_PROBLEM REQUIREMENTS_. What lines in the records below include the word "kamu"? Return each one.

Collected data:
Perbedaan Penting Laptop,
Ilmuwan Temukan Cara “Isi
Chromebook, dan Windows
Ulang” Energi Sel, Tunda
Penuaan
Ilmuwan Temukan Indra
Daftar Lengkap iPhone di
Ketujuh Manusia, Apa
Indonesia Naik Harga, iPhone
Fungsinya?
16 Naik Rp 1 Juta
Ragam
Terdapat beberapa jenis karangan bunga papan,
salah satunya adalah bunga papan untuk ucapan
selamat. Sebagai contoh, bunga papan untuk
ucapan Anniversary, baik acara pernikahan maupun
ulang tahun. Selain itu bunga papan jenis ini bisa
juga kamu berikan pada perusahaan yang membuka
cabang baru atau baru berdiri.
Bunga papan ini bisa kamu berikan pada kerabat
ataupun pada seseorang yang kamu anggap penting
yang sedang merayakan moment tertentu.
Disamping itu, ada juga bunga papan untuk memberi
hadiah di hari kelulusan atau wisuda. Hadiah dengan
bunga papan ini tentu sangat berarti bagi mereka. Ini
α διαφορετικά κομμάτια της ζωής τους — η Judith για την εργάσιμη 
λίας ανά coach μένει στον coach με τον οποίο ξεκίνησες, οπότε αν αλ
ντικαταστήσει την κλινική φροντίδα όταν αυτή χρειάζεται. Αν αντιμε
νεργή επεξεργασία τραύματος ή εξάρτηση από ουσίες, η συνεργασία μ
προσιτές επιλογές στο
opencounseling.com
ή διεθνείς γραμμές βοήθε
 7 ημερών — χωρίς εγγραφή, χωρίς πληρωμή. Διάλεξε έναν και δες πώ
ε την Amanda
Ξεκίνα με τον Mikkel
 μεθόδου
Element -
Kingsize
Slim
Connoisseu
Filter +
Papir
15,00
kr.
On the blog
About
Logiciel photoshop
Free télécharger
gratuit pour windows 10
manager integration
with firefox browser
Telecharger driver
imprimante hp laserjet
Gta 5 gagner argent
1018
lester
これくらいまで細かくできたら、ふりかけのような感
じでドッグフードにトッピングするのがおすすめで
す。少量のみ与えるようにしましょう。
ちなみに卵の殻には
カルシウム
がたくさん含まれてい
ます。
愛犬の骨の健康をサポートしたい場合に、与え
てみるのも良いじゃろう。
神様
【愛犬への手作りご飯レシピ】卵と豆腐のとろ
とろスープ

_EXERCISE ANSWER_.
juga kamu berikan pada perusahaan yang membuka
Bunga papan ini bisa kamu berikan pada kerabat
ataupun pada seseorang yang kamu anggap penting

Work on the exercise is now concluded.